An enterprising hoaxer – claiming to be acting in the tradition of Ern Malley – has published a spurious article on a scientific topic in Quadrant with the aim of demonstrating that Keith Windschuttle would print “outrageous propositions” which accord with his ideological disposition. The article was also designed to lampoon Windschuttle’s mode of historical research. You can read the story – by Margaret Simons – at Crikey.
Update: There’s more from Simons at her blog Content Makers.
Update: Windschuttle responds.
Update: Robert Corr on Windschuttle and footnotes.
Update: Tim Lambert posts at Deltoid and links to a range of other commentary and discussion.
Update: John Quiggin is interested in Windschuttle’s own hoax:
Just before this, I was thinking about another hoax, namely the repeated promise of a Volume 2 of The Fabrication of Australian History. When Volume 1 came out back in 2002, Windschuttle promised further volumes on an annual schedule, covering Queensland and WA. Since Queensland in particular was the focus of Henry Reynolds’ main work, and since the evidence of numerous massacres seems incontrovertible, this promised volume was central to Windschuttle’s claims of fabrication. The promise was repeated year after year, but no Volume 2 ever appeared, and the “research” supposedly already undertaken has stayed out of sight.
Then in February 2008, Windschuttle published extracts from a Volume 2, promised for publication “later this year”, but now on a totally different topic, that of the Stolen Generation. His target this time was Peter Read, an eminent historian who’s done a lot of practical work reuniting Aboriginal children with their birth families. It’s 2009, the promised volume hasn’t appeared, and there hasn’t been any reference to it on Windschuttle’s site for some time.
The real hoax victims here have been those on the political right, who’ve repeatedly swallowed Windschuttle’s promises to refute well-established facts about Australian history “later this year” and who are now getting their “science” from his discredited magazine.
Update: Counterknowledge, Skepticlawyer and Andrew Norton.
Update: Some more links in a post at Overland.
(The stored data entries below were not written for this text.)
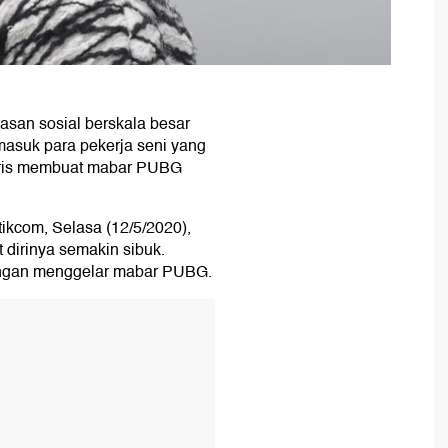
san sosial berskala besar
asuk para pekerja seni yang
tris membuat mabar PUBG
tikcom, Selasa (12/5/2020),
dirinya semakin sibuk.
ngan menggelar mabar PUBG.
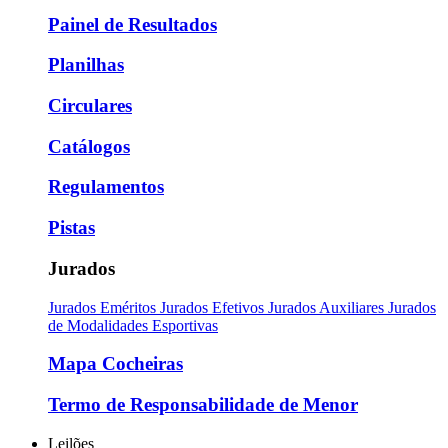
Painel de Resultados
Planilhas
Circulares
Catálogos
Regulamentos
Pistas
Jurados
Jurados Eméritos
Jurados Efetivos
Jurados Auxiliares
Jurados
de Modalidades Esportivas
Mapa Cocheiras
Termo de Responsabilidade de Menor
Leilões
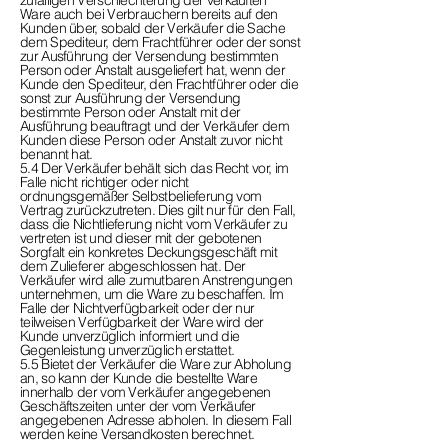
zufälligen Verschlechterung der verkauften
Ware auch bei Verbrauchern bereits auf den
Kunden über, sobald der Verkäufer die Sache
dem Spediteur, dem Frachtführer oder der sonst
zur Ausführung der Versendung bestimmten
Person oder Anstalt ausgeliefert hat, wenn der
Kunde den Spediteur, den Frachtführer oder die
sonst zur Ausführung der Versendung
bestimmte Person oder Anstalt mit der
Ausführung beauftragt und der Verkäufer dem
Kunden diese Person oder Anstalt zuvor nicht
benannt hat.
5.4 Der Verkäufer behält sich das Recht vor, im
Falle nicht richtiger oder nicht
ordnungsgemäßer Selbstbelieferung vom
Vertrag zurückzutreten. Dies gilt nur für den Fall,
dass die Nichtlieferung nicht vom Verkäufer zu
vertreten ist und dieser mit der gebotenen
Sorgfalt ein konkretes Deckungsgeschäft mit
dem Zulieferer abgeschlossen hat. Der
Verkäufer wird alle zumutbaren Anstrengungen
unternehmen, um die Ware zu beschaffen. Im
Falle der Nichtverfügbarkeit oder der nur
teilweisen Verfügbarkeit der Ware wird der
Kunde unverzüglich informiert und die
Gegenleistung unverzüglich erstattet.
5.5 Bietet der Verkäufer die Ware zur Abholung
an, so kann der Kunde die bestellte Ware
innerhalb der vom Verkäufer angegebenen
Geschäftszeiten unter der vom Verkäufer
angegebenen Adresse abholen. In diesem Fall
werden keine Versandkosten berechnet.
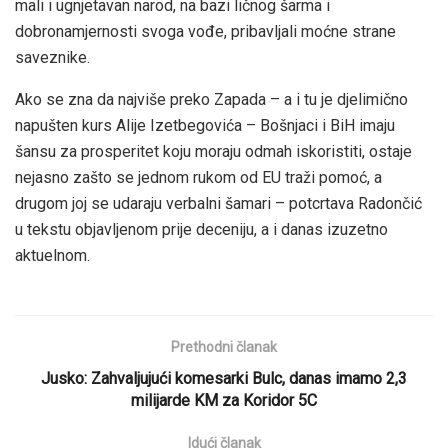
mali i ugnjetavan narod, na bazi ličnog šarma i
dobronamjernosti svoga vođe, pribavljali moćne strane
saveznike.
Ako se zna da najviše preko Zapada – a i tu je djelimično
napušten kurs Alije Izetbegovića – Bošnjaci i BiH imaju
šansu za prosperitet koju moraju odmah iskoristiti, ostaje
nejasno zašto se jednom rukom od EU traži pomoć, a
drugom joj se udaraju verbalni šamari – potcrtava Radončić
u tekstu objavljenom prije deceniju, a i danas izuzetno
aktuelnom.
Prethodni članak
Jusko: Zahvaljujući komesarki Bulc, danas imamo 2,3
milijarde KM za Koridor 5C
Idući članak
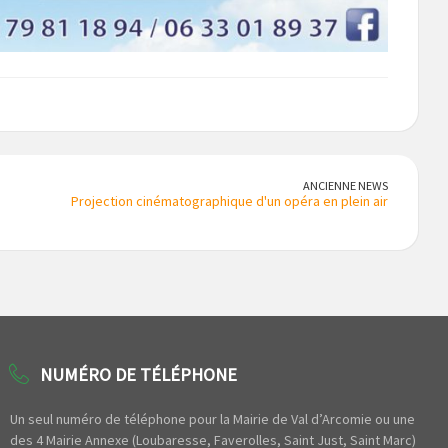
ANCIENNE NEWS
Projection cinématographique d'un opéra en plein air
NUMÉRO DE TÉLÉPHONE
Un seul numéro de téléphone pour la Mairie de Val d’Arcomie ou une
des 4 Mairie Annexe (Loubaresse, Faverolles, Saint Just, Saint Marc)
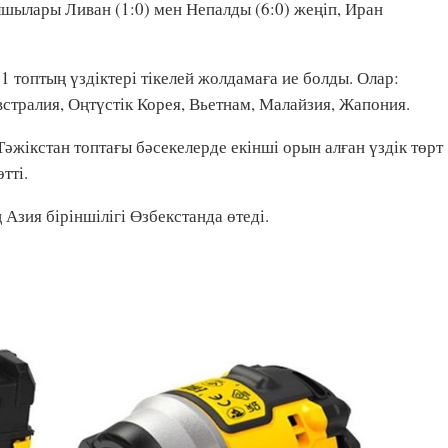
лшылары Ливан (1:0) мен Непалды (6:0) жеңіп, Иран
 топтың үздіктері тікелей жолдамаға ие болды. Олар:
встралия, Оңтүстік Корея, Вьетнам, Малайзия, Жапония.
әжікстан топтағы бәсекелерде екінші орын алған үздік төрт
тті.
зия біріншілігі Өзбекстанда өтеді.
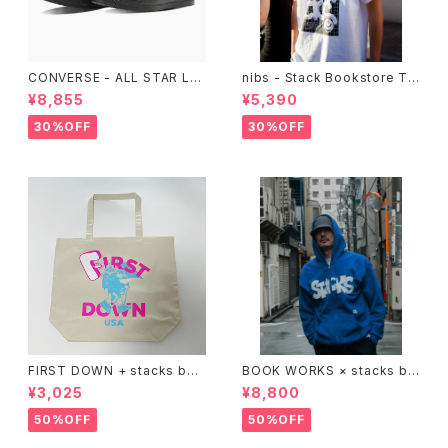
CONVERSE - ALL STAR LG
nibs - Stack Bookstore Te
CY OX （ALL BLACK)
e
¥8,855
¥5,390
30%OFF
30%OFF
FIRST DOWN + stacks boo
BOOK WORKS × stacks bo
kstore BIG TOTE
okstore "Jimbocho Beat Li
¥3,025
¥8,800
brary zip up hood"
50%OFF
50%OFF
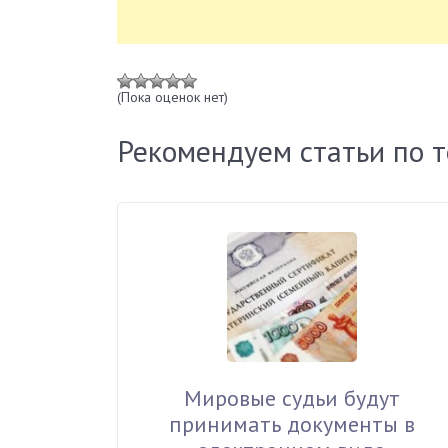
(Пока оценок нет)
Рекомендуем статьи по 
Мировые судьи будут
принимать документы в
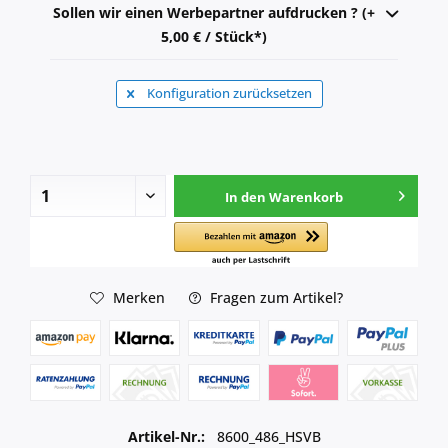
Sollen wir einen Werbepartner aufdrucken ? (+
5,00 € / Stück*)
Konfiguration zurücksetzen
In den
Warenkorb
Merken
Fragen zum Artikel?
Artikel-Nr.:
8600_486_HSVB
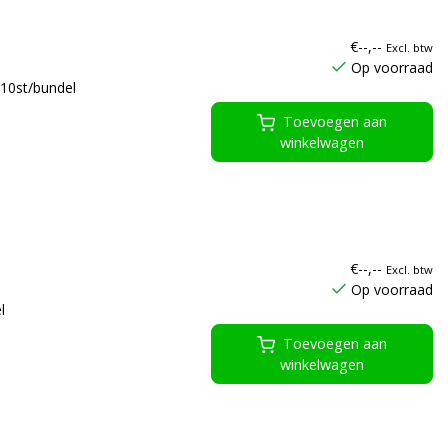
€--,--
Excl. btw
Op voorraad
10st/bundel
Toevoegen aan
winkelwagen
€--,--
Excl. btw
Op voorraad
l
Toevoegen aan
winkelwagen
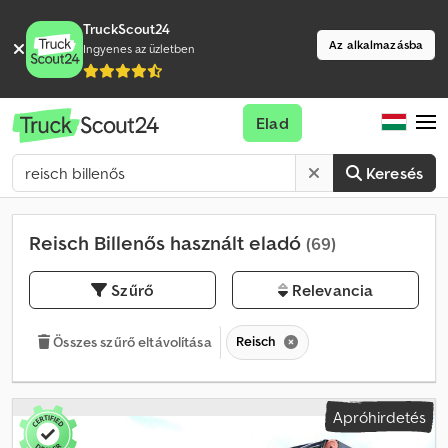
TruckScout24
Az alkalmazásba
Ingyenes az üzletben
Elad
Keresés
Reisch Billenős használt eladó
(69)
Szűrő
Relevancia
Reisch
Összes szűrő eltávolítása
Apróhirdetés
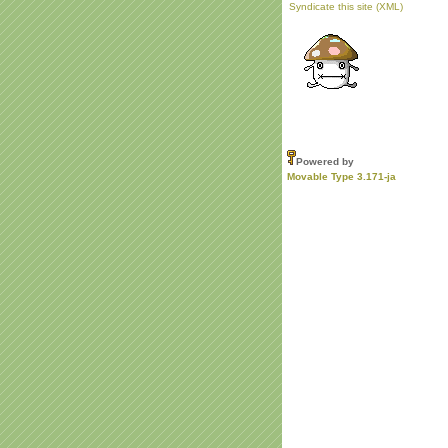
Syndicate this site (XML)
Powered by
Movable Type 3.171-ja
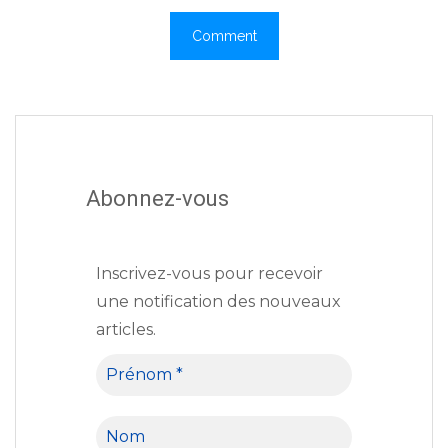
Abonnez-vous
Inscrivez-vous pour recevoir
une notification des nouveaux
articles.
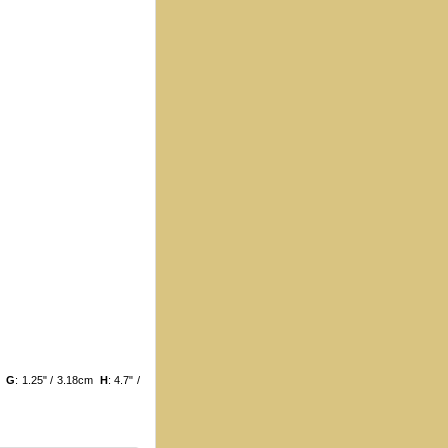
cm
G
: 1.25" / 3.18cm
H
: 4.7" /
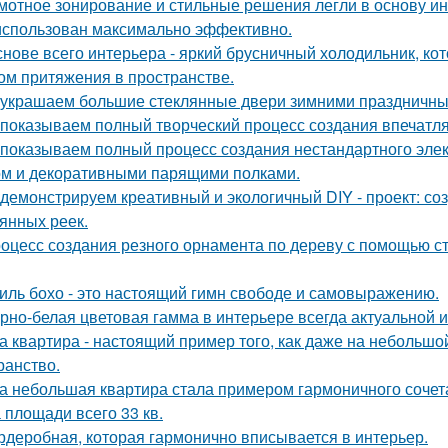
мотное зонирование и стильные решения легли в основу ин
использован максимально эффективно.
снове всего интерьера - яркий брусничный холодильник, к
ом притяжения в пространстве.
украшаем большие стеклянные двери зимними праздничны
показываем полный творческий процесс создания впечатл
показываем полный процесс создания нестандартного эле
м и декоративными парящими полками.
демонстрируем креативный и экологичный DIY - проект: со
янных реек.
оцесс создания резного орнамента по дереву с помощью 
иль бохо - это настоящий гимн свободе и самовыражению.
рно-белая цветовая гамма в интерьере всегда актуальной и
а квартира - настоящий пример того, как даже на небольш
ранство.
а небольшая квартира стала примером гармоничного сочета
 площади всего 33 кв.
рдеробная, которая гармонично вписывается в интерьер.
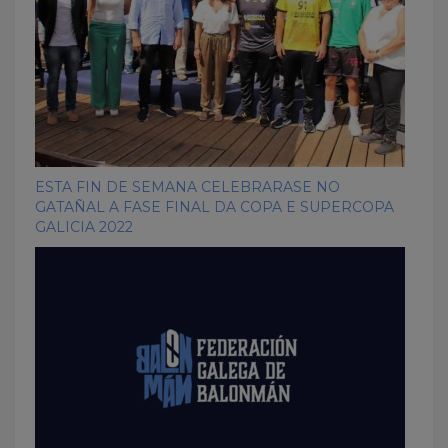
ESTA FIN DE SEMANA CELEBRARASE NO
GATAÑAL A FASE FINAL DA COPA E SUPERCOPA
GALICIA 2022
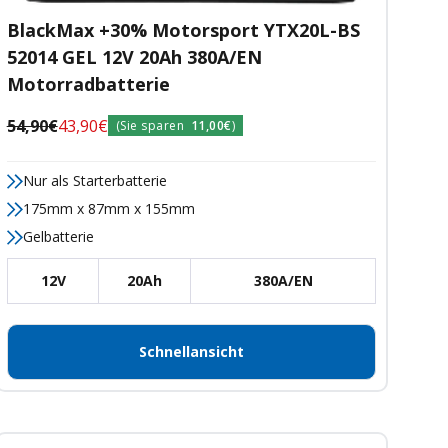
BlackMax +30% Motorsport YTX20L-BS
52014 GEL 12V 20Ah 380A/EN
Motorradbatterie
Regulärer
Angebotspreis
54,90€
43,90€
(Sie sparen
11,00€
)
Preis
Nur als Starterbatterie
175mm x 87mm x 155mm
Gelbatterie
12V
20Ah
380A/EN
Schnellansicht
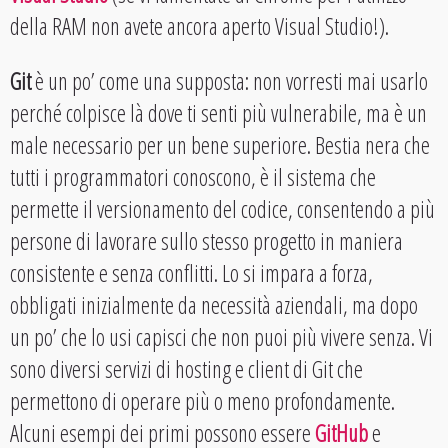
della RAM non avete ancora aperto Visual Studio!).
Git
è un po’ come una supposta: non vorresti mai usarlo
perché colpisce là dove ti senti più vulnerabile, ma è un
male necessario per un bene superiore. Bestia nera che
tutti i programmatori conoscono, è il sistema che
permette il versionamento del codice, consentendo a più
persone di lavorare sullo stesso progetto in maniera
consistente e senza conflitti. Lo si impara a forza,
obbligati inizialmente da necessità aziendali, ma dopo
un po’ che lo usi capisci che non puoi più vivere senza. Vi
sono diversi servizi di hosting e client di Git che
permettono di operare più o meno profondamente.
Alcuni esempi dei primi possono essere
GitHub
e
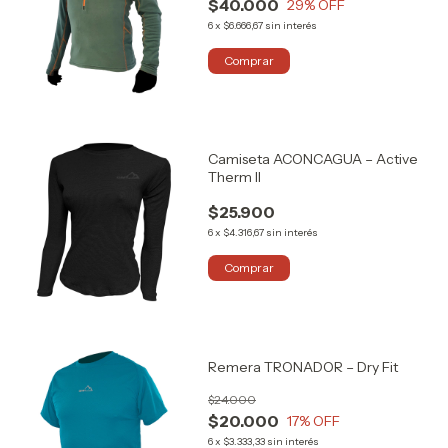
$40.000
29
% OFF
6
x
$6.666,67
sin interés
Comprar
Camiseta ACONCAGUA – Active
Therm II
$25.900
6
x
$4.316,67
sin interés
Comprar
Remera TRONADOR – Dry Fit
$24.000
$20.000
17
% OFF
6
x
$3.333,33
sin interés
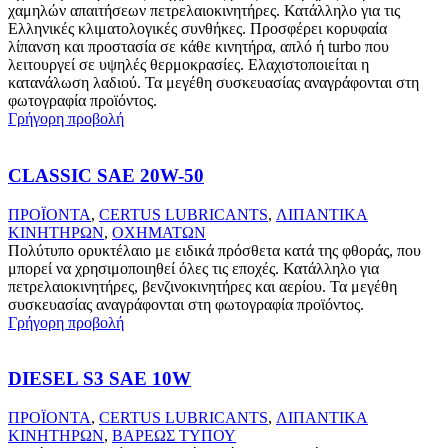
χαμηλών απαιτήσεων πετρελαιοκινητήρες. Κατάλληλο για τις
Ελληνικές κλιματολογικές συνθήκες. Προσφέρει κορυφαία
λίπανση και προστασία σε κάθε κινητήρα, απλό ή turbo που
λειτουργεί σε υψηλές θερμοκρασίες. Ελαχιστοποιείται η
κατανάλωση λαδιού. Τα μεγέθη συσκευασίας αναγράφονται στη
φωτογραφία προϊόντος.
Γρήγορη προβολή
CLASSIC SAE 20W-50
ΠΡΟΪΟΝΤΑ
,
CERTUS LUBRICANTS
,
ΛΙΠΑΝΤΙΚΑ
ΚΙΝΗΤΗΡΩΝ
,
ΟΧΗΜΑΤΩΝ
Πολύτυπο ορυκτέλαιο με ειδικά πρόσθετα κατά της φθοράς, που
μπορεί να χρησιμοποιηθεί όλες τις εποχές. Κατάλληλο για
πετρελαιοκινητήρες, βενζινοκινητήρες και αερίου. Τα μεγέθη
συσκευασίας αναγράφονται στη φωτογραφία προϊόντος.
Γρήγορη προβολή
DIESEL S3 SAE 10W
ΠΡΟΪΟΝΤΑ
,
CERTUS LUBRICANTS
,
ΛΙΠΑΝΤΙΚΑ
ΚΙΝΗΤΗΡΩΝ
,
ΒΑΡΕΩΣ ΤΥΠΟΥ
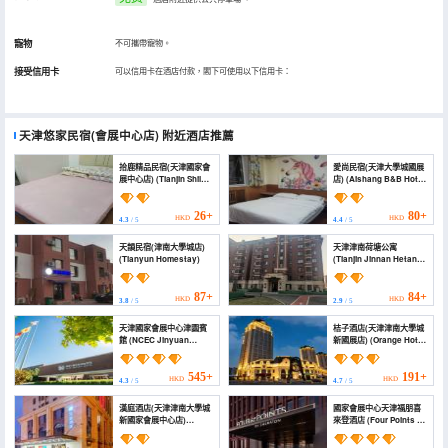
寵物
不可攜帶寵物。
接受信用卡
可以信用卡在酒店付款，閣下可使用以下信用卡：
天津悠家民宿(會展中心店)
附近酒店推薦
拾鹿精品民宿(天津國家會
愛尚民宿(天津大學城國展
展中心店) (Tianjin Shilu
店) (Aishang B&B Hotel
Boutique Apartment)
(Tianjin University Town
National Exhibition
Shop))
26+
80+
HKD
HKD
4.3
/ 5
4.4
/ 5
天韻民宿(津南大學城店)
天津津南荷塘公寓
(Tianyun Homestay)
(Tianjin Jinnan Hetang
Apartment)
87+
84+
HKD
HKD
3.8
/ 5
2.9
/ 5
天津國家會展中心津園賓
桔子酒店(天津津南大學城
館 (NCEC Jinyuan
新國展店) (Orange Hotel
Hotel)
(Tianjin Jinnan
University Town New
International Exhibition
545+
191+
HKD
HKD
4.3
/ 5
4.7
/ 5
Store))
漢庭酒店(天津津南大學城
國家會展中心天津福朋喜
新國家會展中心店)
來登酒店 (Four Points by
(HanTing Hotel (Tianjin
Sheraton, Tianjin
Jinnan University Town
National Convention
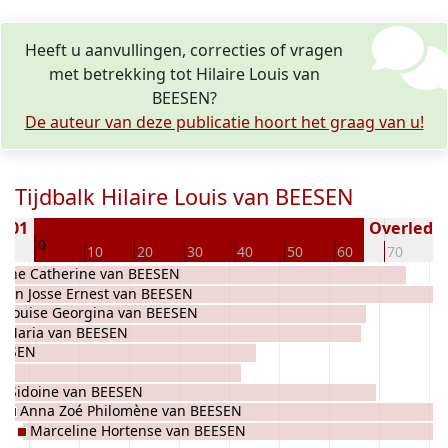
Heeft u aanvullingen, correcties of vragen
met betrekking tot Hilaire Louis van
BEESEN?
De auteur van deze publicatie hoort het graag van u!
Tijdbalk Hilaire Louis van BEESEN
1901
Overleden 
0
10
10
20
30
40
50
60
70
8
anne Catherine van BEESEN
Jean Josse Ernest van BEESEN
Louise Georgina van BEESEN
a Maria van BEESEN
EESEN
s Sidoine van BEESEN
Anna Zoé Philomène van BEESEN
Marceline Hortense van BEESEN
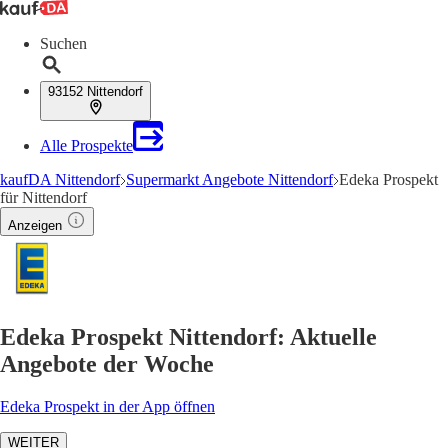
Suchen
93152 Nittendorf
Alle Prospekte
kaufDA Nittendorf
Supermarkt Angebote Nittendorf
Edeka Prospekt
für Nittendorf
Anzeigen
Edeka Prospekt Nittendorf: Aktuelle
Angebote der Woche
Edeka Prospekt in der App öffnen
WEITER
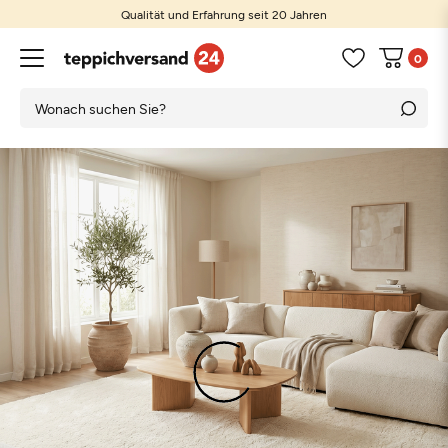
Qualität und Erfahrung seit 20 Jahren
Günstige Preise und große Auswahl
0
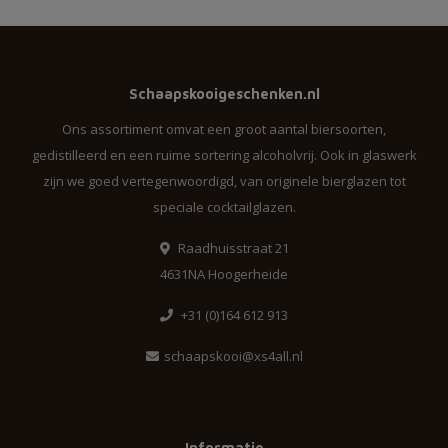
Schaapskooigeschenken.nl
Ons assortiment omvat een groot aantal biersoorten,
gedistilleerd en een ruime sortering alcoholvrij. Ook in glaswerk
zijn we goed vertegenwoordigd, van originele bierglazen tot
speciale cocktailglazen.
Raadhuisstraat 21
4631NA Hoogerheide
+31 (0)164 612 913
schaapskooi@xs4all.nl
Informatie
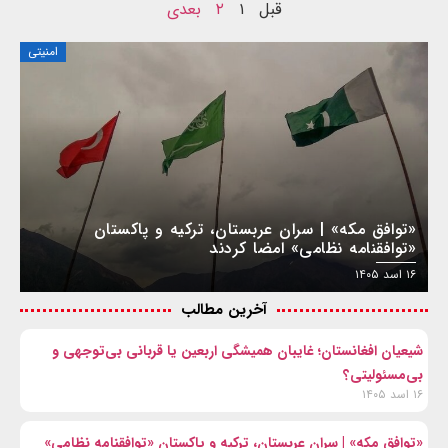
قبل
۱
۲
بعدی
امنیتی
«توافق مکه» | سران عربستان، ترکیه و پاکستان
«توافقنامه نظامی» امضا کردند
۱۶ اسد ۱۴۰۵
آخرین مطالب
شیعیان افغانستان؛ غایبان همیشگی اربعین یا قربانی بی‌توجهی و
بی‌مسئولیتی؟
۱۶ اسد ۱۴۰۵
«توافق مکه» | سران عربستان، ترکیه و پاکستان «توافقنامه نظامی»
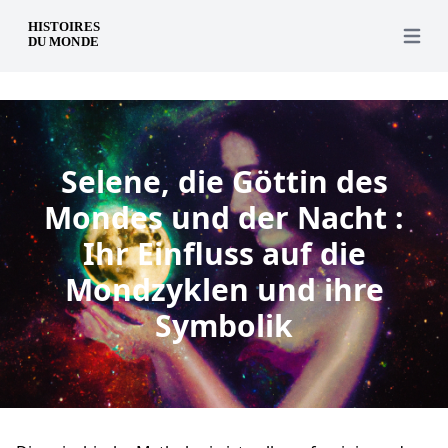
de
Open 
Selene, die Göttin des
Mondes und der Nacht :
Ihr Einfluss auf die
Mondzyklen und ihre
Symbolik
Update: I think some of the point of the hoax – that it was specifically directed against Keith Windschuttle because of his obsession with damning others for errors in footnotes – has been lost in all the wash up. Jeff Sparrow in Crikey refocuses discussion on the central point.
Update: At Club Troppo, Don Arthur thinks he may have an answer to the question – “Who is Sharon Gould?”
Update: A quick post responding to some misconceptions in the Troppo comments thread.
Update: Katherine Wilson has been revealed to be the hoaxer, and Margaret Simons examines the sequence of events, with something of a focus on the journos v. bloggers angle.
Update: I’m having a bit of a debate at Simons’ blog Content Makers with her on some of the inferences she’s drawn about blogging and journalism from all this.